Global markets endured a hefty selloff overnight with significant losses on both sides of the Atlantic.
In Europe the UK’s FTSE 100 shed 135 points (-2.3%) to settle at 5704, whilst the French CAC (-2.7%) and German DAX (-2.8%) also slumped sharply.
Stateside, the Dow Jones let go of 125 points (-1%) to settle at 13075, whilst the S&P 500 (-1%) and Nasdaq (-1.5%) were off a similar amount.
It was the second biggest decline of the year for the S&P, with all markets suffering at the hands of a disappointing Spanish bond auction.
Also weighing on sentiment was a revised reading of eurozone business activity in March, which confirmed contraction, as well as a decline in eurozone retail sales in February.

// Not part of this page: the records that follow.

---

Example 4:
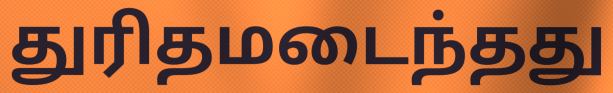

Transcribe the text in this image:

துரிதமடைந்தது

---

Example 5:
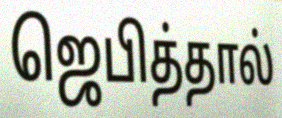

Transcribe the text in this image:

ஜெபித்தால்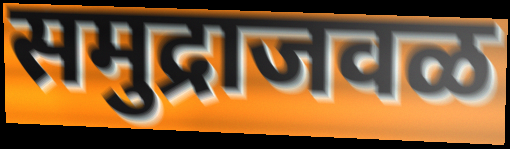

In US economic news, 209,000 new private-sector jobs were added in March, roughly in line with expectations for an increase of 200,000 jobs.

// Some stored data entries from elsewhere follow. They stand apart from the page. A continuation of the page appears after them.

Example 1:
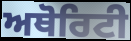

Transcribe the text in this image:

ਅਥੋਰਿਟੀ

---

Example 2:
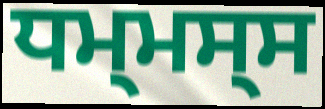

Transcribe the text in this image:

ਧਮ੍ਮਸ੍ਸ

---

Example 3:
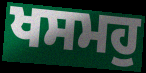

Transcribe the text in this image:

ਖਸਮਹੁ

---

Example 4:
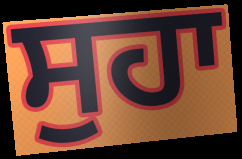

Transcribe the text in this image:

ਸੁਹਾ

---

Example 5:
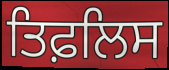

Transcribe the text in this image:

ਤਿਫ਼ਲਿਸ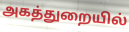
அகத்துறையில்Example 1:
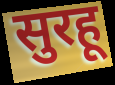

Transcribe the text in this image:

सुरहू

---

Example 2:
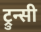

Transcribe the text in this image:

ट्रुन्सी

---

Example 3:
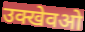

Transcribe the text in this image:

उक्खेवओ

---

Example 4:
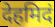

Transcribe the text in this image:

देहमिदं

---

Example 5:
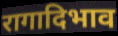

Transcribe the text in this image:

रागादिभाव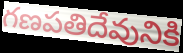
గణపతిదేవునికి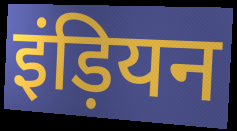
इंड़ियन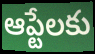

The private-sector jobs report is seen as a preview to the government employment report due Friday.
Separately, a reading on service-sector activity in March came in a touch below expectations.
The Aussie dollar continued its recent slide and is currently buying US$1.028, whilst the euro fell to the lowest in almost a month against the US dollar after demand declined at a Spanish bond auction, adding to concern the region is struggling to overcome its sovereign-debt crisis.
Gold fell to a 12-week low on signs that the US Fed won’t provide more economic stimulus, boosting the greenback and eroding the appeal of precious metals as alternative investments. Silver tumbled 6.7%.
Elsewhere, oil tumbled after the Energy Department said US stockpiles surged the most since 2008 as domestic crude output climbed to the highest level in 12 years.
There is no major local economic data due out for today’s session.